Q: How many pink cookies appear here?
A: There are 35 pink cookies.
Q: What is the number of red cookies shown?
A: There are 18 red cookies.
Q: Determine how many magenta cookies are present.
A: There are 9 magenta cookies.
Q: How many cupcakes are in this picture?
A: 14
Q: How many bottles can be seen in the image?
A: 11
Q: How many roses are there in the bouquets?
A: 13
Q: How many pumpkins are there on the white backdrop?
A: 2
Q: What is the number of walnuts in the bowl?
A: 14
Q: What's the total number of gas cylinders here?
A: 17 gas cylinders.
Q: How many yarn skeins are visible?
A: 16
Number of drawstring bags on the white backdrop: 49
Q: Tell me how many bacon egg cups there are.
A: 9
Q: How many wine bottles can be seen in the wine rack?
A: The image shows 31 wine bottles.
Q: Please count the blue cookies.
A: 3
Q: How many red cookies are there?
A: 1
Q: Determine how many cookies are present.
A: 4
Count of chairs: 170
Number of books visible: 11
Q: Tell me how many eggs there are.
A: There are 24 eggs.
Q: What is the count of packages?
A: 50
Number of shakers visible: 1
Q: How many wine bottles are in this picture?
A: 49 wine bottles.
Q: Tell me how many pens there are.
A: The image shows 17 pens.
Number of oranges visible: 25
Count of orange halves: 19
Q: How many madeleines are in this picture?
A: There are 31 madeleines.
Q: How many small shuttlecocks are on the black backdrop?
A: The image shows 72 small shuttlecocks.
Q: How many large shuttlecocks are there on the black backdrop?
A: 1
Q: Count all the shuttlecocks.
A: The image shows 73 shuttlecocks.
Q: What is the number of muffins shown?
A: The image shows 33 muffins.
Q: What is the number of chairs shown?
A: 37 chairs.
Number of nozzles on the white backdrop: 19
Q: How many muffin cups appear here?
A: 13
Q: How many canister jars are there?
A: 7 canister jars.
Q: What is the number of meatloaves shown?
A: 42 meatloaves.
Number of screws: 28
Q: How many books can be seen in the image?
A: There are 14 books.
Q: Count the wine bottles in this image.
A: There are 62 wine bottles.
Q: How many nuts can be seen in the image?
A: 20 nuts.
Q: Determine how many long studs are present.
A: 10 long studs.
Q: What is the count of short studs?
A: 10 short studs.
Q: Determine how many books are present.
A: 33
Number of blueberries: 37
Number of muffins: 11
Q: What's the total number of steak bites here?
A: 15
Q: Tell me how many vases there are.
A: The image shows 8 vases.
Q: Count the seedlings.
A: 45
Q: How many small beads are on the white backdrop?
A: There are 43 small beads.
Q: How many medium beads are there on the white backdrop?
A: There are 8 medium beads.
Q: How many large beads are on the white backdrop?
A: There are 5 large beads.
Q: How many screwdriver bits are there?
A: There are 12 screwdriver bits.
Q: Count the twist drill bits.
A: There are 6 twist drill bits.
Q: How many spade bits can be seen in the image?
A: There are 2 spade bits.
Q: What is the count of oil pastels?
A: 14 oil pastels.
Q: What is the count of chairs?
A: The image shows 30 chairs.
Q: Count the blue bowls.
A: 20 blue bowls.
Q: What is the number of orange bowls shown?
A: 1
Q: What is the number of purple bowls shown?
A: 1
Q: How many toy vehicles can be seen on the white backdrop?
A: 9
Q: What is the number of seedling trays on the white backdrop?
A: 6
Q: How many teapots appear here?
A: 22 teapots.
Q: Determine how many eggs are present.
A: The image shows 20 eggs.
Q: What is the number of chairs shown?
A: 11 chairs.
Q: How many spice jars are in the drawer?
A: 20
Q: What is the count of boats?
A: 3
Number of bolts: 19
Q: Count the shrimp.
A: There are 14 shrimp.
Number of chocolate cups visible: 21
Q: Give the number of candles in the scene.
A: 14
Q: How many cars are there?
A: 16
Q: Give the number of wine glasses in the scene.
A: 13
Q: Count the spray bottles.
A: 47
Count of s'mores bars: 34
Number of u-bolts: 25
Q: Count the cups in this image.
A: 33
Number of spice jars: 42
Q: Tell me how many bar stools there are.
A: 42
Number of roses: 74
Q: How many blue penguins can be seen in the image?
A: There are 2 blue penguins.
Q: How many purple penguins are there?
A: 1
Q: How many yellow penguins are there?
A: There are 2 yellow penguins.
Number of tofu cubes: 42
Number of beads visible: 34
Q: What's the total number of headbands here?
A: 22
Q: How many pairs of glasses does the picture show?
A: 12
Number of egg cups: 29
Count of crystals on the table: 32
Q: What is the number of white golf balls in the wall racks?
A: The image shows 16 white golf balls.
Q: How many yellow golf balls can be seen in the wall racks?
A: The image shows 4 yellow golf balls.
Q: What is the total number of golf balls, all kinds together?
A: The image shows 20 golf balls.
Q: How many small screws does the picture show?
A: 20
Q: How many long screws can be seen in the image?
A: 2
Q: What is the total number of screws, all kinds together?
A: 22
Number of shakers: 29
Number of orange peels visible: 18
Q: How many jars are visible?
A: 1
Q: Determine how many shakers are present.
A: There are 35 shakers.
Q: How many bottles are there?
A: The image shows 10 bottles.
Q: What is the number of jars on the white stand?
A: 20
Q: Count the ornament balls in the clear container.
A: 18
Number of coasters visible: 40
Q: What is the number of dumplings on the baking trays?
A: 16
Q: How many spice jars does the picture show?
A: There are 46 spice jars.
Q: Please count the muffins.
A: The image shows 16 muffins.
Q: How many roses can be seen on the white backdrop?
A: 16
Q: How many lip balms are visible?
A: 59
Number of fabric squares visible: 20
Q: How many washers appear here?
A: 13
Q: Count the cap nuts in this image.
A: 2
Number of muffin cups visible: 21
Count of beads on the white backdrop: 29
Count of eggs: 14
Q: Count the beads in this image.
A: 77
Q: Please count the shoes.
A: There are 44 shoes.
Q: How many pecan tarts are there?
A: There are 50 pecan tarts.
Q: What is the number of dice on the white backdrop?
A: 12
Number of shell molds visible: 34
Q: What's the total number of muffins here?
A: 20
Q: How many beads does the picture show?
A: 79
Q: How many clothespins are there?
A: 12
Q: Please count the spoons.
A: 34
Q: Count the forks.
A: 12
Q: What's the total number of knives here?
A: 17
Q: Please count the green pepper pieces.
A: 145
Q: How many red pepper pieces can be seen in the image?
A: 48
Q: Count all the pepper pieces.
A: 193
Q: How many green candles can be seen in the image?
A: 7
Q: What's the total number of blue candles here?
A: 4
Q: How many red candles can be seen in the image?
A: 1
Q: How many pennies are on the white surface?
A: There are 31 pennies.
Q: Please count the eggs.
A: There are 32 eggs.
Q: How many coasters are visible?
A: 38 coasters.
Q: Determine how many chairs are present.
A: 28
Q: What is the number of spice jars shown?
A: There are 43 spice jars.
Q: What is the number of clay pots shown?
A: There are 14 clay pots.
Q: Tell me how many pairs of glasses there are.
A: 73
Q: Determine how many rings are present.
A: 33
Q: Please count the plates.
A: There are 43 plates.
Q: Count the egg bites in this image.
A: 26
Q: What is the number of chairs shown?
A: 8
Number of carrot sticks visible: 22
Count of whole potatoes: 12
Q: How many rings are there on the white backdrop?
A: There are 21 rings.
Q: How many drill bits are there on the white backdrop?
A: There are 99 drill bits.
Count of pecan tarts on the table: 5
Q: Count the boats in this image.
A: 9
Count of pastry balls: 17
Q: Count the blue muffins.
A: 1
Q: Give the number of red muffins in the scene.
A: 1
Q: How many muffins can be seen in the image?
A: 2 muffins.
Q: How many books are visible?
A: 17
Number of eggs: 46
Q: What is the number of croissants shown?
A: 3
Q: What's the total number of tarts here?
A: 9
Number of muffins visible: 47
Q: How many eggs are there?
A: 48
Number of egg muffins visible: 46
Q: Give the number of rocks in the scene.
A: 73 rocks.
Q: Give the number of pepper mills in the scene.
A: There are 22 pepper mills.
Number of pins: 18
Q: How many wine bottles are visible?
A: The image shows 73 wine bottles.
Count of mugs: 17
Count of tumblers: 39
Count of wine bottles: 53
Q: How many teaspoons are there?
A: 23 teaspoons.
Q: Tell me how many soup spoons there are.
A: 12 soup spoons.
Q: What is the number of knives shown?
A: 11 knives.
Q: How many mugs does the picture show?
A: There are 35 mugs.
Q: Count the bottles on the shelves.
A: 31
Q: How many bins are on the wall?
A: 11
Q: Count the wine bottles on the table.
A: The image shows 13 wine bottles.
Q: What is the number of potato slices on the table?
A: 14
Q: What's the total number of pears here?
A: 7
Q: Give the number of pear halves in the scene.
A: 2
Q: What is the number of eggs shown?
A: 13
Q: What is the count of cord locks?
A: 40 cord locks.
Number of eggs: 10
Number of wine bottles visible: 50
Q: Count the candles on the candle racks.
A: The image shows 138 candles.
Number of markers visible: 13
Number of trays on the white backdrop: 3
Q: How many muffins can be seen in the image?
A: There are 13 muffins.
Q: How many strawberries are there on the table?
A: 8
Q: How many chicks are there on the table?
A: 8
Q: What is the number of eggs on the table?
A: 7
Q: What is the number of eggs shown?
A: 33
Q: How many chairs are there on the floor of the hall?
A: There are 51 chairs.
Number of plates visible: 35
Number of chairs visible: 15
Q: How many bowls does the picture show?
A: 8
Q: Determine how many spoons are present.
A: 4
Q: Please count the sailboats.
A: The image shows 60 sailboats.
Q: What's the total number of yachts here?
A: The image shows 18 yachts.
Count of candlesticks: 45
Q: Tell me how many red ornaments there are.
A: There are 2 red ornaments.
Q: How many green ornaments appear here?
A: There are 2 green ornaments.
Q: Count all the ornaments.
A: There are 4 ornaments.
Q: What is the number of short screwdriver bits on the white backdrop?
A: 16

====

**What is needed:**
Copy the records word for word, from the line with "Q: What's the total number of headbands here?" up to and including the line with "Count of crystals on the table: 32".

**Task output:**
Q: What's the total number of headbands here?
A: 22
Q: How many pairs of glasses does the picture show?
A: 12
Number of egg cups: 29
Count of crystals on the table: 32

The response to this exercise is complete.